## TEXT PASSAGE
________

Compilation album of outtakes by Jethro Tull
- Released: 22 November 1993 (UK) 11 January 2000 (US)
- Recorded: 1972 – 1991 at various locations
- Genre: Progressive rock; hard rock;
- Length: 120:39
- Label: Chrysalis
- Producer: Ian Anderson

Jethro Tull chronology
| The Best of Jethro Tull - The Anniversary Collection (1993) | Nightcap: The Unreleased Masters 1973–1991 (1993) | Roots to Branches (1995) |

= Nightcap: The Unreleased Masters 1973–1991 =

Nightcap: The Unreleased Masters 1973–1991 is a double compilation album by British rock band Jethro Tull, released on 22 November 1993. It consists of some of the band's previously unreleased material as well as some new material.

________

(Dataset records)
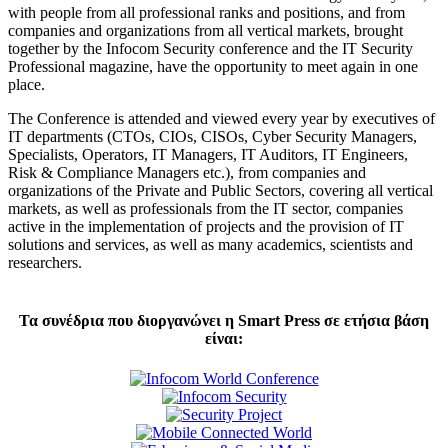
with people from all professional ranks and positions, and from
companies and organizations from all vertical markets, brought
together by the Infocom Security conference and the IT Security
Professional magazine, have the opportunity to meet again in one
place.
The Conference is attended and viewed every year by executives of
IT departments (CTOs, CIOs, CISOs, Cyber Security Managers,
Specialists, Operators, IT Managers, IT Auditors, IT Engineers,
Risk & Compliance Managers etc.), from companies and
organizations of the Private and Public Sectors, covering all vertical
markets, as well as professionals from the IT sector, companies
active in the implementation of projects and the provision of IT
solutions and services, as well as many academics, scientists and
researchers.
Τα συνέδρια που διοργανώνει η Smart Press σε ετήσια βάση
είναι:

________

## WRITTEN TASK 1
According to the Nightcap album text, on what date was the album released in the US?
## WRITTEN TASK 2
Continue the Nightcap album text, starting after its last sentence.

## EXERCISE RESPONSE 1
11 January 2000

## EXERCISE RESPONSE 2
The first disc contains material recorded in August 1972, much of which was re-recorded and re-arranged for the band's sixth album, A Passion Play (the lyrics of "Critique Oblique" and "Scenario" actually refer to the "passion play" in question). The songs "Scenario", "Audition" and "No Rehearsal" initially appeared on the 20 Years of Jethro Tull box set as a single track entitled "The Chateau d'Isaster Tapes". This humorous title is also used on Nightcap as the title of the entire first disc. The material on the first disc was mixed and arranged as the aforementioned three tracks were on the 20 Years box set with numerous flute overdubs by Ian Anderson, but excludes the songs "Big Top" and "Sailor".

All "Chateau d'Isaster" material apart from "The Story of the Hare Who Lost His Spectacles", which had been cut into the album A Passion Play in 1973, was included as part of the 2014 re-release of A Passion Play, remixed by Steven Wilson and without any overdubs. For this release, several titles were corrected to the titles given on the original tape boxes (see below) and the order was also restored to the originally planned three LP sides, which are basically reversed on Nightcap.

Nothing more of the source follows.